**WORK REQUEST:** Skip the pictures. Repeat everything else in the records word for word.
BEGIN DATA PROVIDED
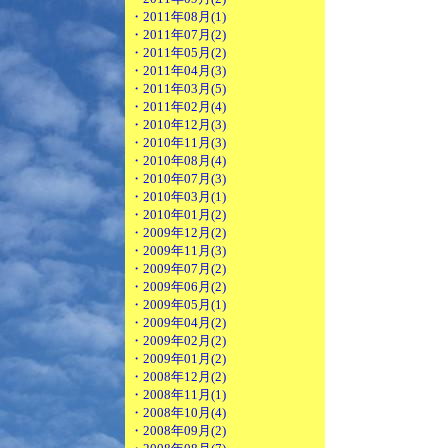
・2011年08月(1)
・2011年07月(2)
・2011年05月(2)
・2011年04月(3)
・2011年03月(5)
・2011年02月(4)
・2010年12月(3)
・2010年11月(3)
・2010年08月(4)
・2010年07月(3)
・2010年03月(1)
・2010年01月(2)
・2009年12月(2)
・2009年11月(3)
・2009年07月(2)
・2009年06月(2)
・2009年05月(1)
・2009年04月(2)
・2009年02月(2)
・2009年01月(2)
・2008年12月(2)
・2008年11月(1)
・2008年10月(4)
・2008年09月(2)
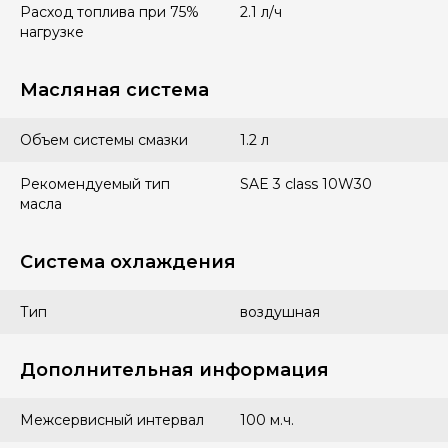
Расход топлива при 75%
2.1 л/ч
нагрузке
Масляная система
Объем системы смазки
1.2 л
Рекомендуемый тип
SAE 3 class 10W30
масла
Система охлаждения
Тип
воздушная
Дополнительная информация
Межсервисный интервал
100 м.ч.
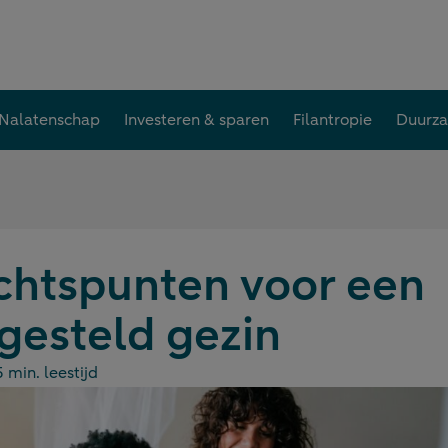
Nalatenschap
Investeren & sparen
Filantropie
Duurz
htspunten voor een
esteld gezin
5 min. leestijd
END DATA PROVIDED
**ANSWER TO THIS TASK:**
・2011年08月(1)
・2011年07月(2)
・2011年05月(2)
・2011年04月(3)
・2011年03月(5)
・2011年02月(4)
・2010年12月(3)
・2010年11月(3)
・2010年08月(4)
・2010年07月(3)
・2010年03月(1)
・2010年01月(2)
・2009年12月(2)
・2009年11月(3)
・2009年07月(2)
・2009年06月(2)
・2009年05月(1)
・2009年04月(2)
・2009年02月(2)
・2009年01月(2)
・2008年12月(2)
・2008年11月(1)
・2008年10月(4)
・2008年09月(2)
Расход топлива при 75%
2.1 л/ч
нагрузке
Масляная система
Объем системы смазки
1.2 л
Рекомендуемый тип
SAE 3 class 10W30
масла
Система охлаждения
Тип
воздушная
Дополнительная информация
Межсервисный интервал
100 м.ч.
Nalatenschap
Investeren & sparen
Filantropie
Duurz
htspunten voor een
esteld gezin
5 min. leestijd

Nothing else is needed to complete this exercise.